▶ 本文抜粋:

印字開始から基準時間が経過したときには、印字終了前であってもクリーニングローラ61と回収ローラ62の間に流れるクリーニング電流を小さくするので、クリーニングローラ61から回収ローラ62に回収されるトナーの量を減らすことができる。これにより、搬送ベルト43Cとクリーニングローラ61との間に、潤滑剤として作用するトナーをある程度残すことができるので、クリーニングローラ61と搬送ベルト43Cとの間の摩擦力の上昇を抑制することができ、結果として、連続印字時の異音の発生を抑制することができる。
【0056】
なお、念のための述べておくと、クリーニング電流を小さくすることによって搬送ベルト43Cとクリーニングローラ61との間に残るトナーは、搬送ベルト43Cによって感光体ドラム42Aとの間に運ばれても、用紙Sの裏に汚れとして現れることがない程度の量となっている。
【0057】
本実施形態では、本体筐体2内の湿度が所定値以下(50%RH未満)であることを条件としてクリーニング電流を小さくするので、特にトナーが搬送ベルト43Cからクリーニングローラ61を介して回収ローラ62に移動しやすい低湿環境のときに、連続印字時の異音の発生をより確実に抑制することができる。
【0058】
また、本実施形態では、本体筐体2内の湿度が50%RH未満のときにおいて、湿度が低い場合には湿度が高い場合よりもクリーニング電流をより小さくするので、湿度に応じて、連続印字時の異音の発生を一層確実に抑制することができる。
【0059】
なお、本実施形態では、基準時間として、印字開始から所定枚数(10枚)の用紙Sに連続して印字が行われるまでの間を採用したが、本発明はこれに限定されるものではない。例えば、基準時間は、印字開始から所定時間(一例として20秒など)が経過するまでの間などであってもよい。
【0060】
[第2実施形態]
次に、本発明の第2実施形態について説明する。なお、以下説明する実施形態では、先に説明した実施形態と同様の構成要素については、同一符号を付して、その説明を省略することとする。
【0061】
前記第1実施形態では、基準時間(印字開始から所定枚数の用紙Sに連続して印字が行われるまでの間)が略一定の時間である例、すなわち、制御装置10が基準時間を変化させない例を示した。本実施形態は、制御装置10が、基準時間を所定のパラメータ(一例として本体筐体2内に湿度)に応じて変化させる形態である。

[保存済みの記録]
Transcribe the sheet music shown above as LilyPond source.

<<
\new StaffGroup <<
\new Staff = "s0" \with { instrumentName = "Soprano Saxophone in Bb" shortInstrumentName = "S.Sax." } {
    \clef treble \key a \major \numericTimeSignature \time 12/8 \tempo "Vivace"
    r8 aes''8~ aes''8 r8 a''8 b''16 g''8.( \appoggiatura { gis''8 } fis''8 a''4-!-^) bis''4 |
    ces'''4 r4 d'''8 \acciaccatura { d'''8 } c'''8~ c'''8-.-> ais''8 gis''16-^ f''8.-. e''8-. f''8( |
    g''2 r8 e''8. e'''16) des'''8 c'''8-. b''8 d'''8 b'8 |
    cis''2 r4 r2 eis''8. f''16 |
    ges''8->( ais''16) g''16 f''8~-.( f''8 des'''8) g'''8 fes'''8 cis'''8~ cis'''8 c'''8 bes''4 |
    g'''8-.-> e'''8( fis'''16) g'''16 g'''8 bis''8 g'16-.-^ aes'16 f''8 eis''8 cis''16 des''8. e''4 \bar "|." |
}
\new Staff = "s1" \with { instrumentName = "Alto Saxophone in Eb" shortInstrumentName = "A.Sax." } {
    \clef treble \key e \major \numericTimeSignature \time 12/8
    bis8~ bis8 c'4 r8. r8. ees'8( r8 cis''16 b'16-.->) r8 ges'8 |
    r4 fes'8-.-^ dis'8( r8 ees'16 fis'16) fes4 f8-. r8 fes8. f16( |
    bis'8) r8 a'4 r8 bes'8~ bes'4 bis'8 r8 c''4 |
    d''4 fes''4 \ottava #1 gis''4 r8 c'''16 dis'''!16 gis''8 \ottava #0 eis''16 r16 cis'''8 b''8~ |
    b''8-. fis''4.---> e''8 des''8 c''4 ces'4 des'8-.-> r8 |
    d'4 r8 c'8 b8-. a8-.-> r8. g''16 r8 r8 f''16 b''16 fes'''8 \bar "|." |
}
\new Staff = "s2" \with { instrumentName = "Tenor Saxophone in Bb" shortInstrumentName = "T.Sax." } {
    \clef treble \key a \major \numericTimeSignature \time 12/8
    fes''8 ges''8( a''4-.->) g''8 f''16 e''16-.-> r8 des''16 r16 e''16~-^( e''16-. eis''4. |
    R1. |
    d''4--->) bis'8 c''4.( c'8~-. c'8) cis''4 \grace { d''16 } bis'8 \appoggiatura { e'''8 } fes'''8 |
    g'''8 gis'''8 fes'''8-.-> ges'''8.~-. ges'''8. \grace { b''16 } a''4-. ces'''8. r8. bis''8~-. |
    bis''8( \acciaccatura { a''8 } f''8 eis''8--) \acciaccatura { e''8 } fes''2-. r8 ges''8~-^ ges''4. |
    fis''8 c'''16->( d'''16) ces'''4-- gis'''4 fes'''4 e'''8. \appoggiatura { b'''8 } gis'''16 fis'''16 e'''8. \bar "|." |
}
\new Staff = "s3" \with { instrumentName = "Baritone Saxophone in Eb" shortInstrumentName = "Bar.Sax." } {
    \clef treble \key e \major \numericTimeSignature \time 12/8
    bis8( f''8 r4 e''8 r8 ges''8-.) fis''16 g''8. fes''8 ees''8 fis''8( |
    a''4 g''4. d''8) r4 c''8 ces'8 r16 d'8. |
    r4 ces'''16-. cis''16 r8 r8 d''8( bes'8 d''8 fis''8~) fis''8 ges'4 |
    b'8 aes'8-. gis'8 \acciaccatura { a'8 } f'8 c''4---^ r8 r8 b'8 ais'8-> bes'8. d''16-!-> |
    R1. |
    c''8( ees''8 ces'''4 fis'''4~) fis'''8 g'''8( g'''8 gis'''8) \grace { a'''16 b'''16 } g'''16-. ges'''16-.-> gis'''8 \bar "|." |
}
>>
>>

▶ 作業内容: クリーニング電流を扱った本文抜粋から、「印字開始から基準時間が経過し」から「の発生をより確実に抑制することができる。」までの部分を、両端の語句も含めて一字一句変えずに抜き出してください。 記録は本文抜粋の内容とは関係ありません。

▶ 想定解答:
印字開始から基準時間が経過したときには、印字終了前であってもクリーニングローラ61と回収ローラ62の間に流れるクリーニング電流を小さくするので、クリーニングローラ61から回収ローラ62に回収されるトナーの量を減らすことができる。これにより、搬送ベルト43Cとクリーニングローラ61との間に、潤滑剤として作用するトナーをある程度残すことができるので、クリーニングローラ61と搬送ベルト43Cとの間の摩擦力の上昇を抑制することができ、結果として、連続印字時の異音の発生を抑制することができる。
【0056】
なお、念のための述べておくと、クリーニング電流を小さくすることによって搬送ベルト43Cとクリーニングローラ61との間に残るトナーは、搬送ベルト43Cによって感光体ドラム42Aとの間に運ばれても、用紙Sの裏に汚れとして現れることがない程度の量となっている。
【0057】
本実施形態では、本体筐体2内の湿度が所定値以下(50%RH未満)であることを条件としてクリーニング電流を小さくするので、特にトナーが搬送ベルト43Cからクリーニングローラ61を介して回収ローラ62に移動しやすい低湿環境のときに、連続印字時の異音の発生をより確実に抑制することができる。